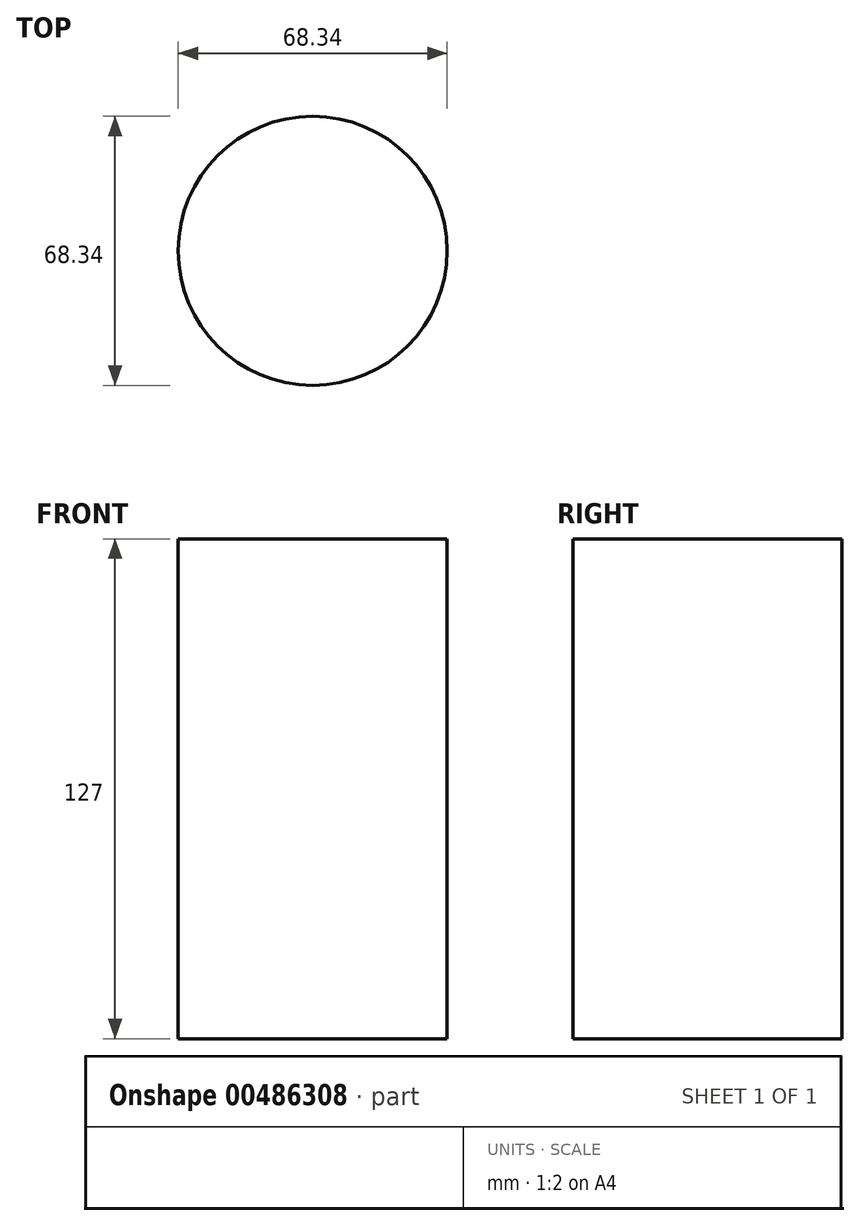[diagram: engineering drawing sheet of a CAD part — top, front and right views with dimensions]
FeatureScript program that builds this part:
annotation { "Feature Type Name" : "Feature", "Feature Type Description" : "" }
export const myFeature = defineFeature(function(context is Context, id is Id, definition is map)
    precondition{}
    {
        {
            var Q0;
            Q0=qCreatedBy(makeId("Top.planeOp"),FACE);
            var sketch = newSketch(context, id + "F0", { "sketchPlane" : qUnion([Q0])});
            skCircle(sketch, "E0", {"center": v(0, 0) * mm, "radius": 34.17 * mm});
            skSolve(sketch);
        }
        {
            var Q0;
            Q0=makeQuery(id+"F0.imprint","IMPRINT",FACE,{"disambiguationData":[TD([[makeQuery(id+"F0.imprint","IMPRINT",EDGE,{"derivedFrom":sQuery(id+"F0.wireOp",EDGE,"E0")}),1.0]])]});
            var Q1;
            Q1=sQuery(id+"F0.wireOp",EDGE,"E0");
            extrude(context, id + "F1", {"entities" : qUnion([Q0]), "surfaceEntities" : qUnion([Q1]), "depth" : 127 * mm});
        }
    });
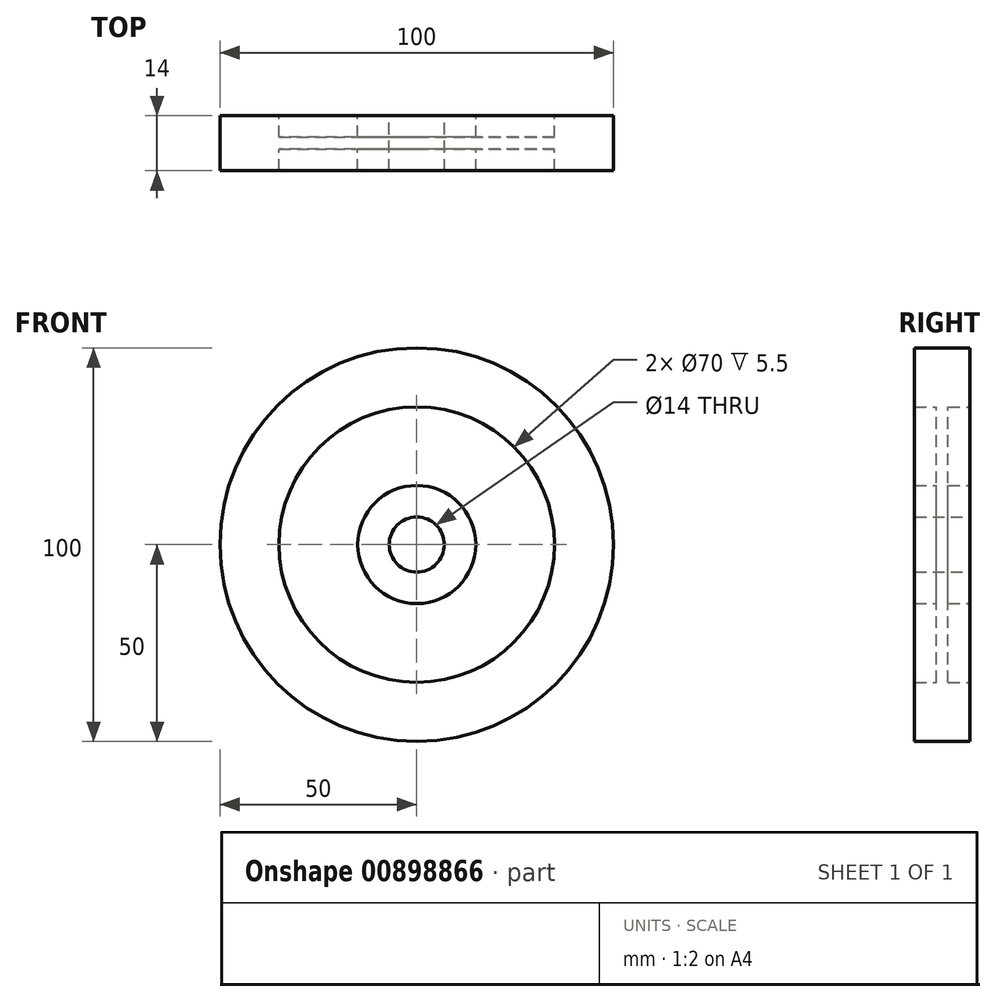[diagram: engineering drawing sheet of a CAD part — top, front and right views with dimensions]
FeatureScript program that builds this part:
annotation { "Feature Type Name" : "Feature", "Feature Type Description" : "" }
export const myFeature = defineFeature(function(context is Context, id is Id, definition is map)
    precondition{}
    {
        {
            var Q0;
            Q0=qCreatedBy(makeId("Front.planeOp"),FACE);
            var sketch = newSketch(context, id + "F0", { "sketchPlane" : qUnion([Q0])});
            skCircle(sketch, "E0", {"center": v(0, 0) * mm, "radius": 7 * mm});
            skCircle(sketch, "E1", {"center": v(0, 0) * mm, "radius": 15 * mm});
            skCircle(sketch, "E2", {"center": v(0, 0) * mm, "radius": 35 * mm});
            skCircle(sketch, "E3", {"center": v(0, 0) * mm, "radius": 50 * mm});
            skSolve(sketch);
        }
        {
            var Q0;
            Q0 = qSketchRegion(id + "F0", true);
            extrude(context, id + "F1", {"entities" : qUnion([Q0]), "endBound" : BoundingType.SYMMETRIC, "depth" : 14 * mm, "offsetDistance" : 25 * mm});
        }
        {
            var Q0;
            Q0=makeQuery(id+"F0.imprint","IMPRINT",FACE,{"disambiguationData":[TD([[makeQuery(id+"F0.imprint","IMPRINT",EDGE,{"derivedFrom":sQuery(id+"F0.wireOp",EDGE,"E1")}),-1.0]])]});
            extrude(context, id + "F2", {"entities" : qUnion([Q0]), "operationType" : NewBodyOperationType.ADD, "endBound" : BoundingType.SYMMETRIC, "depth" : 3 * mm, "offsetDistance" : 25 * mm});
        }
        {
            var Q0;
            Q0=makeQuery(id+"F0.imprint","IMPRINT",FACE,{"disambiguationData":[TD([[makeQuery(id+"F0.imprint","IMPRINT",EDGE,{"derivedFrom":sQuery(id+"F0.wireOp",EDGE,"E0")}),-1.0]])]});
            extrude(context, id + "F3", {"entities" : qUnion([Q0]), "operationType" : NewBodyOperationType.ADD, "endBound" : BoundingType.SYMMETRIC, "depth" : 14 * mm, "offsetDistance" : 25 * mm});
        }
    });
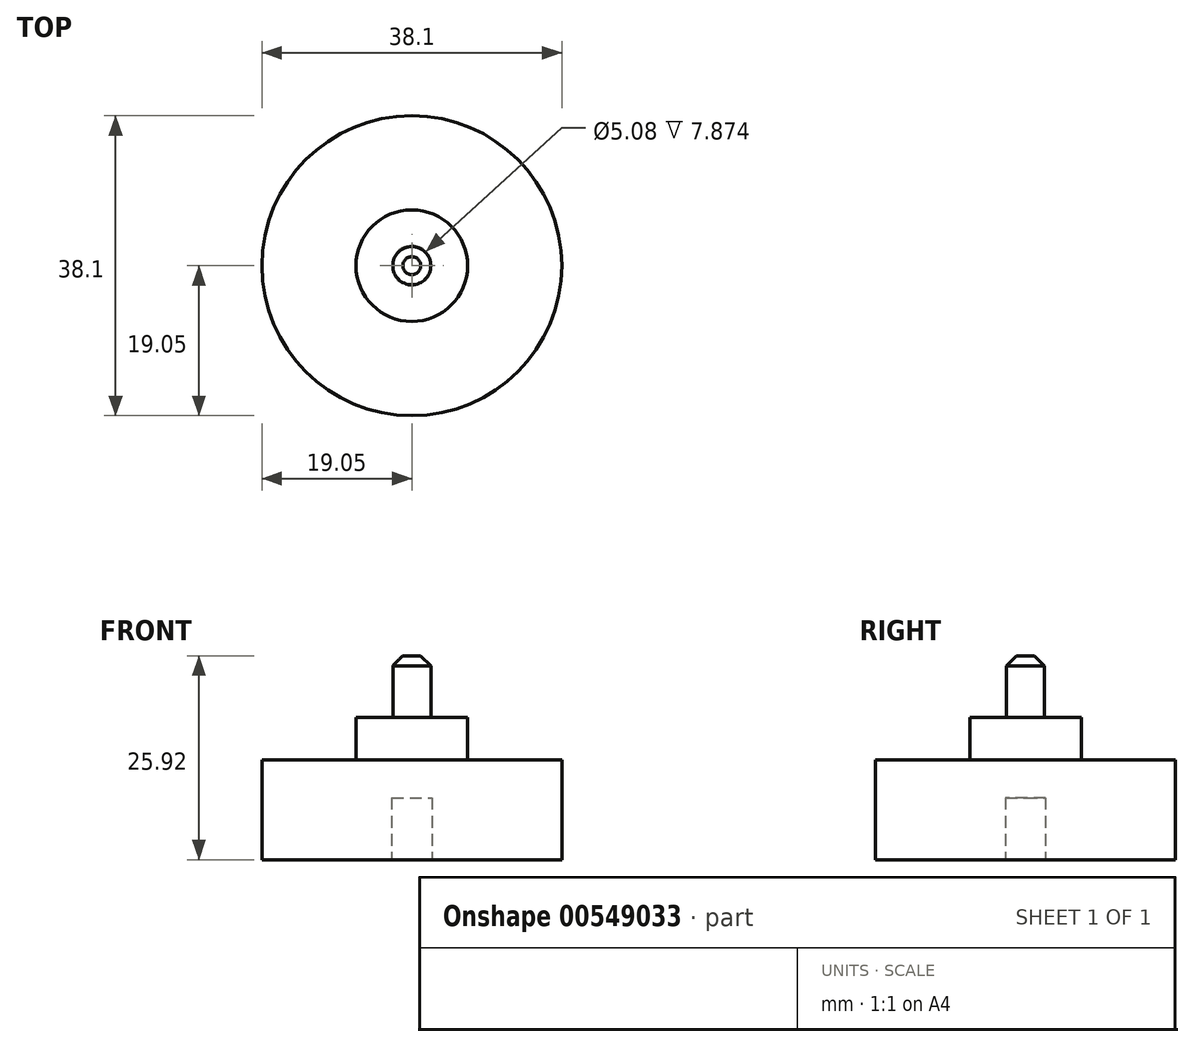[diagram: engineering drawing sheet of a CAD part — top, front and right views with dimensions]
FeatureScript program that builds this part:
annotation { "Feature Type Name" : "Feature", "Feature Type Description" : "" }
export const myFeature = defineFeature(function(context is Context, id is Id, definition is map)
    precondition{}
    {
        {
            var Q0;
            Q0=qCreatedBy(makeId("Front.planeOp"),FACE);
            var sketch = newSketch(context, id + "F0", { "sketchPlane" : qUnion([Q0])});
            skLineSegment(sketch, "E0", {"start": v(0, 0) * mm, "end": v(19.05, 0) * mm});
            skLineSegment(sketch, "E1", {"start": v(19.05, 0) * mm, "end": v(19.05, 12.7) * mm});
            skLineSegment(sketch, "E2", {"start": v(19.05, 12.7) * mm, "end": v(7.09, 12.7) * mm});
            skLineSegment(sketch, "E3", {"start": v(0, 0) * mm, "end": v(2.54, 0) * mm});
            skLineSegment(sketch, "E4", {"start": v(2.54, 0) * mm, "end": v(2.54, 7.87) * mm});
            skLineSegment(sketch, "E5", {"start": v(2.54, 7.87) * mm, "end": v(0, 7.87) * mm});
            skLineSegment(sketch, "E6", {"start": v(2.41, 18.07) * mm, "end": v(7.09, 18.07) * mm});
            skLineSegment(sketch, "E7", {"start": v(7.09, 18.07) * mm, "end": v(7.09, 12.7) * mm});
            skPoint(sketch, "E8.start.orphan", {"position": v(0, 12.7) * mm});
            skLineSegment(sketch, "E9", {"start": v(0, 25.92) * mm, "end": v(2.41, 25.92) * mm});
            skLineSegment(sketch, "E10", {"start": v(2.41, 25.92) * mm, "end": v(2.41, 18.07) * mm});
            skPoint(sketch, "E11.orphan", {"position": v(2.41, 12.7) * mm});
            skLineSegment(sketch, "E12", {"start": v(0, 7.87) * mm, "end": v(0, 25.92) * mm});
            skSolve(sketch);
        }
        {
            var Q0;
            Q0 = qSketchRegion(id + "F0", true);
            var Q1;
            Q1=sQuery(id+"F0.wireOp",EDGE,"E12");
            revolve(context, id + "F1", {"entities" : qUnion([Q0]), "axis" : qUnion([Q1]), "revolveType" : RevolveType.FULL});
        }
        {
            var Q0;
            Q0=makeQuery(id+"F1.opRevolve","SWEPT_EDGE",EDGE,{"disambiguationData":[OSD([sQuery(id+"F0.wireOp",EDGE,"E9"),sQuery(id+"F0.wireOp",EDGE,"E10")])]});
            chamfer(context, id + "F2", {"entities" : qUnion([Q0]), "width" : 1.27 * mm, "tangentPropagation" : true});
        }
    });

........

What you should do:
Count the lines in the entries above that contain the string "EDGE", treating uppercase and lowercase as different. Reply with the number alone.

Solution to the problem:
6